Obama is wading into another midterm-era redistricting fight, this time by backing a Virginia Democratic ballot measure that asks voters to approve a new set of congressional district lines. The former president urged support for the referendum in a video released to The Associated Press ahead of its appearance, with the vote set for April 21 after Virginia’s Supreme Court cleared the question for voters.
The court’s decision came Thursday, according to the report, one day after it had allowed the redistricting question to go to the ballot. Early voting begins Friday, setting up a campaign that Democrats are portraying as a way to protect voting power while Republicans argue the proposal would reshape districts to advantage one political region over another.
Obama’s message targeted the stakes for voters in Virginia even as he framed the referendum as part of a broader national struggle over mid-cycle map changes. In the AP-reported video, he said it would make sure “your voting power is not diminished by what Republicans are doing in other states.” He added that “This amendment gives you the power to level the playing field in the midterms this fall,” and said “voters will have the final say over what the maps look like.”
The measure itself traces to actions by Virginia Democrats earlier this year. In February, Democratic lawmakers released a new congressional map aimed at adding four seats for their party, and the Democratic-led legislature passed the proposal before Gov. Abigail Spanberger signed it into law. The map, however, is tied to the April referendum and to judicial review, meaning it cannot take effect automatically.

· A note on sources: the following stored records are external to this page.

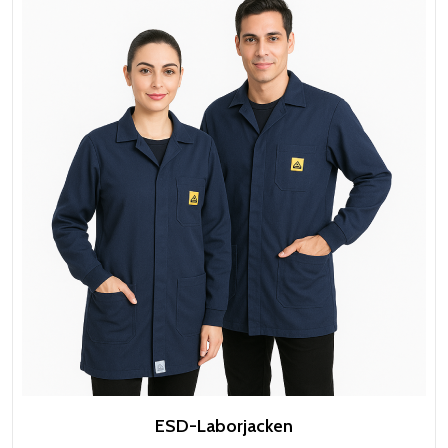
ESD-Laborjacken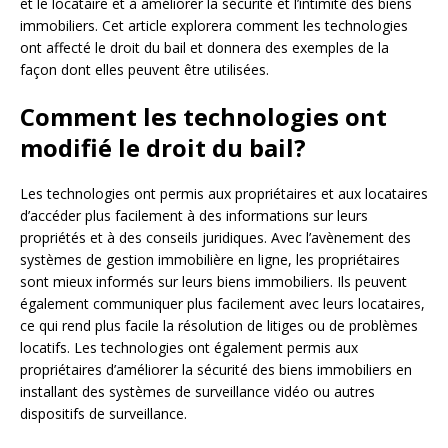
et le locataire et à améliorer la sécurité et l’intimité des biens
immobiliers. Cet article explorera comment les technologies
ont affecté le droit du bail et donnera des exemples de la
façon dont elles peuvent être utilisées.
Comment les technologies ont
modifié le droit du bail?
Les technologies ont permis aux propriétaires et aux locataires
d’accéder plus facilement à des informations sur leurs
propriétés et à des conseils juridiques. Avec l’avènement des
systèmes de gestion immobilière en ligne, les propriétaires
sont mieux informés sur leurs biens immobiliers. Ils peuvent
également communiquer plus facilement avec leurs locataires,
ce qui rend plus facile la résolution de litiges ou de problèmes
locatifs. Les technologies ont également permis aux
propriétaires d’améliorer la sécurité des biens immobiliers en
installant des systèmes de surveillance vidéo ou autres
dispositifs de surveillance.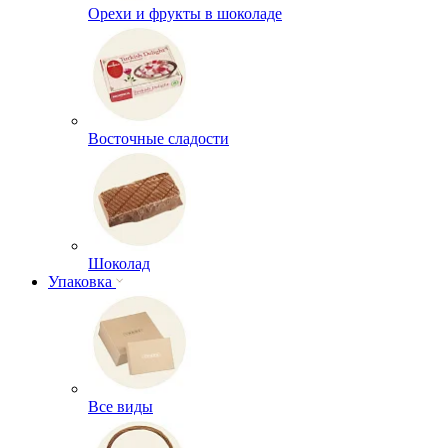
Орехи и фрукты в шоколаде
Восточные сладости
Шоколад
Упаковка
Все виды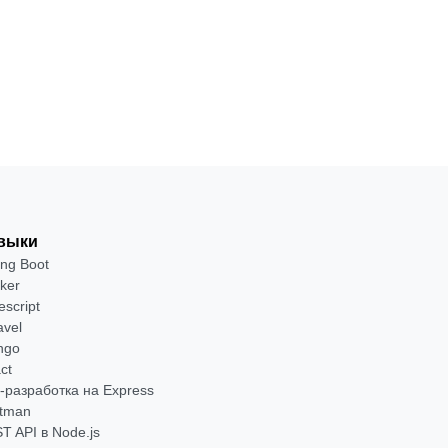
приложений
П
выки
ing Boot
ker
escript
avel
ngo
ct
-разработка на Express
tman
T API в Node.js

As the legal questions continue, the report said the situation in Virginia has been evolving quickly and that there are no guarantees the map will take effect this year even if voters approve it. The Virginia Supreme Court, the story said, decided Wednesday that the new map could go before voters while the justices continued reviewing legal challenges. The court has not yet ruled on whether the mid-decade redistricting plan and the voter referendum are legal, leaving open the possibility that the April vote could be overtaken by later court outcomes.

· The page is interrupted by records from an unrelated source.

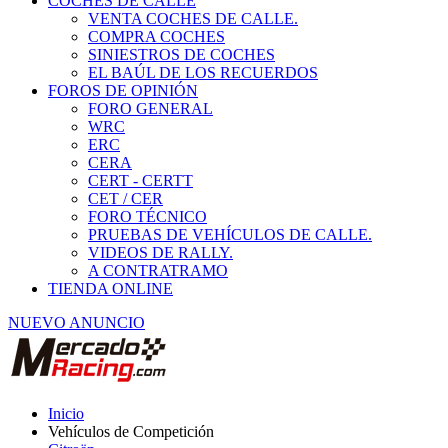
COCHES DE CALLE
VENTA COCHES DE CALLE.
COMPRA COCHES
SINIESTROS DE COCHES
EL BAÚL DE LOS RECUERDOS
FOROS DE OPINIÓN
FORO GENERAL
WRC
ERC
CERA
CERT - CERTT
CET / CER
FORO TÉCNICO
PRUEBAS DE VEHÍCULOS DE CALLE.
VIDEOS DE RALLY.
A CONTRATRAMO
TIENDA ONLINE
NUEVO ANUNCIO
Inicio
Vehículos de Competición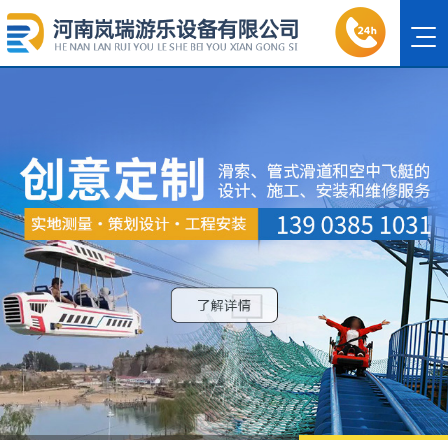
1
2
3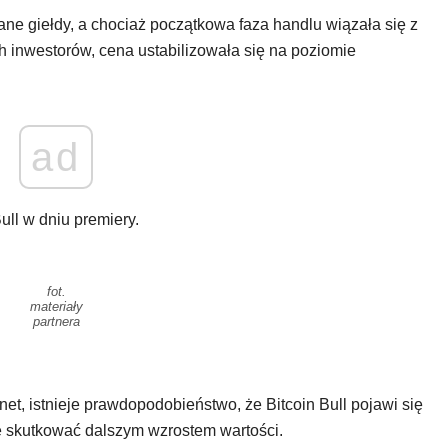
ane giełdy, a chociaż początkowa faza handlu wiązała się z
 inwestorów, cena ustabilizowała się na poziomie
ad
ull w dniu premiery.
fot.
materiały
partnera
t, istnieje prawdopodobieństwo, że Bitcoin Bull pojawi się
 skutkować dalszym wzrostem wartości.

Democratic lawmakers have presented the Virginia effort as retaliation to what they characterize as Republican moves supported by the Trump White House. Republicans, by contrast, describe the plan differently, saying it would enable Democrats and liberals—particularly in northern Virginia—to take control of congressional districts in the rest of the state.
The AP report also placed the Virginia push in the context of Obama’s longer involvement in redistricting strategy after leaving office in 2017. The former president has promoted efforts tied to the National Democratic Redistricting Committee and its affiliates, and the report said one affiliate is headed by Eric Holder, who served as Obama’s attorney general.

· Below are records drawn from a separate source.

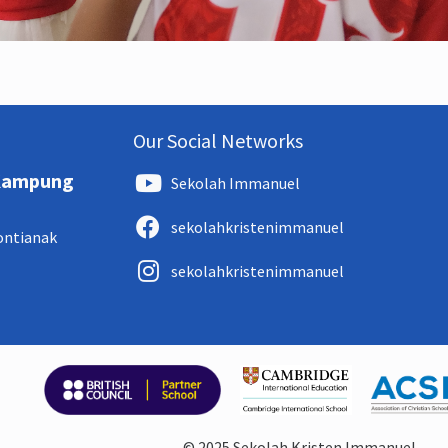
Our Social Networks
 Kampung
Sekolah Immanuel
sekolahkristenimmanuel
Pontianak
sekolahkristenimmanuel
© 2025 Sekolah Kristen Immanuel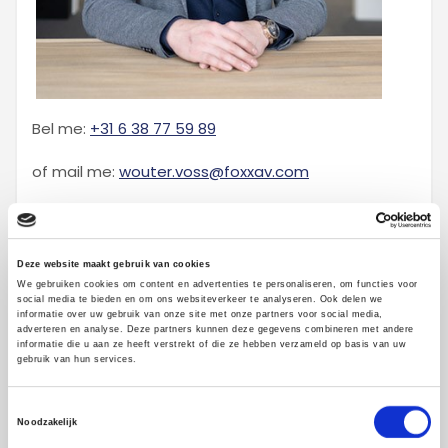
Bel me:
+31 6 38 77 59 89
of mail me:
wouter.voss@foxxav.com
voor een vrijblijvend gesprek.
Deze website maakt gebruik van cookies
We gebruiken cookies om content en advertenties te personaliseren, om functies voor
social media te bieden en om ons websiteverkeer te analyseren. Ook delen we
Projecten per categorie
informatie over uw gebruik van onze site met onze partners voor social media,
adverteren en analyse. Deze partners kunnen deze gegevens combineren met andere
informatie die u aan ze heeft verstrekt of die ze hebben verzameld op basis van uw
gebruik van hun services.
Expertise
Animaties
Toestemmingsselectie
Noodzakelijk
Bedrijfsfilm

Redistricting has also been a recurring theme in Obama’s political activity beyond Virginia, including support for a Democratic ballot measure in California. The AP report said Obama appeared in ads supporting Proposition 50 there, and it referenced his comments at an NDRC fundraiser in which he said partisan gerrymandering was not his “preference” but warned that Republicans and the Trump administration would not stop without effective Democratic response.
The Virginia plan is designed, Obama said in the AP-reported video, as a temporary construct rather than a permanent shift in how district lines are drawn. He said Virginia would return after the next census in 2030 to a system that uses a bipartisan redistricting commission to redraw the maps, positioning the current referendum as a stopgap aimed at shaping the midterms this fall.